When R.E.M. played St. Petersburg's old Bayfront Center in 1985, Mike Mills wasn't sure how he saw himself as a songsmith.
"I can tell you that the word composer probably never crossed my mind," the group's bassist — and, along with guitarist Peter Buck, one of its primary songwriters — said in a recent phone interview. "We were just trying to write rock songs. But I will say that Peter and I both felt very strongly that songs were the most important part of a rock band. If you didn't have great songs, it didn't matter how much talent you had."
That adherence to melody has carried over into Mills' latest project: Concerto for Violin, Rock Band and String Orchestra, a classical collaboration with celebrated violinist Robert McDuffie. Released Oct. 14, it's the focus of a new tour that this week brings Mills, McDuffie, a 15-piece string orchestra and four-piece rock band to the Mahaffey Theater, the same (albeit renamed) stage R.E.M. rocked 30 years ago.
It's been five years since the alternative rock icons broke up on good terms after 31 hugely influential years. Mills has busied himself with other gigs — his casual indie rock supergroup the Baseball Project has twice toured through Tampa — but Concerto is by far his most ambitious solo project. And it might catch some longtime fans by surprise.
R.E.M. was never very open about its songwriting process — Mills, Buck or drummer Bill Berry would typically compose the music, and singer Michael Stipe would add lyrics, but every song was credited to every member. That made it tough to suss out Mills' specific contributions beyond his driving basslines and high, harmonic tenor.
"The sharing of the songwriting credits for R.E.M. was the best idea we ever had," he said. "A lot of the money comes from songwriting publishing, and that's one of the first things that breaks up a band, is one guy getting more money than somebody else."
Mills had some experience with strings during his R.E.M. years — he wrote the string parts for Losing My Religion, for example, and learned to bow a double bass for 2008's Accelerate — but never harbored an ambition to go classical. "The precision required for a fretless instrument, to hit the right note, is just more work than I ever care to put into anything," he said.
It was McDuffie, a childhood friend who founded the Robert McDuffie Center for Strings at Mercer University, who encouraged Mills to write an original piece for strings. McDuffie's only request: that the concert include a movement devoted to the dreamy piano number Nightswimming, a 1992 R.E.M. hit written by Mills.
"Bobby and I have played that song together a few times before we ever had the idea of the concerto," Mills said. "It works very well in the context."
Nightswimming hails from one of R.E.M.'s most creatively fertile periods, which began 25 years ago with Out of Time. In November, that landmark album will receive a deluxe anniversary re-release, with plenty of live versions, rarities and demos that offer "an idea of how songs progress from their start to what they sound like on the record," Mills said. "Some of them are indeed very different."
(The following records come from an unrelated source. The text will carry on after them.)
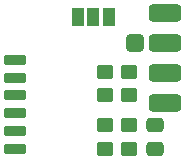
<source format=gbr>
%TF.GenerationSoftware,KiCad,Pcbnew,(6.0.7)*%
%TF.CreationDate,2023-04-20T23:19:39+02:00*%
%TF.ProjectId,gosund-esp-adapter,676f7375-6e64-42d6-9573-702d61646170,rev?*%
%TF.SameCoordinates,Original*%
%TF.FileFunction,Soldermask,Bot*%
%TF.FilePolarity,Negative*%
%FSLAX46Y46*%
G04 Gerber Fmt 4.6, Leading zero omitted, Abs format (unit mm)*
G04 Created by KiCad (PCBNEW (6.0.7)) date 2023-04-20 23:19:39*
%MOMM*%
%LPD*%
G01*
G04 APERTURE LIST*
G04 Aperture macros list*
%AMRoundRect*
0 Rectangle with rounded corners*
0 $1 Rounding radius*
0 $2 $3 $4 $5 $6 $7 $8 $9 X,Y pos of 4 corners*
0 Add a 4 corners polygon primitive as box body*
4,1,4,$2,$3,$4,$5,$6,$7,$8,$9,$2,$3,0*
0 Add four circle primitives for the rounded corners*
1,1,$1+$1,$2,$3*
1,1,$1+$1,$4,$5*
1,1,$1+$1,$6,$7*
1,1,$1+$1,$8,$9*
0 Add four rect primitives between the rounded corners*
20,1,$1+$1,$2,$3,$4,$5,0*
20,1,$1+$1,$4,$5,$6,$7,0*
20,1,$1+$1,$6,$7,$8,$9,0*
20,1,$1+$1,$8,$9,$2,$3,0*%
G04 Aperture macros list end*
%ADD10R,1.000000X1.500000*%
%ADD11RoundRect,0.090000X-0.810000X-0.360000X0.810000X-0.360000X0.810000X0.360000X-0.810000X0.360000X0*%
%ADD12RoundRect,0.250000X0.450000X-0.350000X0.450000X0.350000X-0.450000X0.350000X-0.450000X-0.350000X0*%
%ADD13RoundRect,0.381000X0.381000X-0.381000X0.381000X0.381000X-0.381000X0.381000X-0.381000X-0.381000X0*%
%ADD14RoundRect,0.250000X-0.450000X0.350000X-0.450000X-0.350000X0.450000X-0.350000X0.450000X0.350000X0*%
%ADD15RoundRect,0.250000X0.475000X-0.337500X0.475000X0.337500X-0.475000X0.337500X-0.475000X-0.337500X0*%
%ADD16RoundRect,0.381000X-1.012000X-0.381000X1.012000X-0.381000X1.012000X0.381000X-1.012000X0.381000X0*%
G04 APERTURE END LIST*
D10*
%TO.C,JP1*%
X144750000Y-83108800D03*
X146050000Y-83108800D03*
X147350000Y-83108800D03*
%TD*%
D11*
%TO.C,J1*%
X139435000Y-94246000D03*
X139435000Y-92746000D03*
X139435000Y-91246000D03*
X139435000Y-89746000D03*
X139435000Y-88246000D03*
X139435000Y-86746000D03*
%TD*%
D12*
%TO.C,R1*%
X149098000Y-94268800D03*
X149098000Y-92268800D03*
%TD*%
%TO.C,R3*%
X149098000Y-89747600D03*
X149098000Y-87747600D03*
%TD*%
%TO.C,R2*%
X147066000Y-94268800D03*
X147066000Y-92268800D03*
%TD*%
D13*
%TO.C,J3*%
X149606000Y-85293200D03*
%TD*%
D14*
%TO.C,R4*%
X147066000Y-87747600D03*
X147066000Y-89747600D03*
%TD*%
D15*
%TO.C,C1*%
X151282400Y-94306300D03*
X151282400Y-92231300D03*
%TD*%
D16*
%TO.C,J2*%
X152146000Y-82753200D03*
X152146000Y-85293200D03*
X152146000Y-87833200D03*
X152146000Y-90373200D03*
%TD*%
M02*

</source>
The process of re-evaluating Out of Time, with its diverse instrumentation and broader sonic palette, gave Mills a new appreciation for the album.
"I don't listen to R.E.M. stuff for pleasure because I'm too critical and analytical about it," he said. "I listened to Out of Time about five or 10 years ago, and I was like, 'Eh, I don't know if I like it all that much.' I liked it, but I didn't know how good it was. But in listening to it for this re-release, I said, this is actually really good. It holds up a lot better than I thought it did."
Mills and McDuffie's Concerto feels like a rock album in places, with loud guitars and upbeat rhythms that Mills hopes will prove to fans "that the walls between classical and rock are thinner than you think." He hopes Friday's performance, the second stop on a 14-city fall tour, will "remove the stilted nature of a classical concert, and make this more of a fun show."
"Yes, there are movements, and there will be time between movements, for no other reason than I change instruments, so I have to get from one place to the next. But what we're trying to do is have the audience not feel like they have to be quiet. We want to approach this more like a jazz show or a rock show from the standpoint of audience participation. No one is expected to be silent. Please make noise. If you want to yell during somebody's solo, that's absolutely fine. If you want to applaud during movements, that's also fine."
And for R.E.M. fans, the concerto might help shed light on the songwriting Mills brought to the band.
"I don't need to be known as a great composer," he said. "That was never on my radar. Certainly, I think that if people see this concerto and like it, that will tell them something about what kind of songwriter I am. But for me, it's just about having fun and getting the audience to enjoy themselves."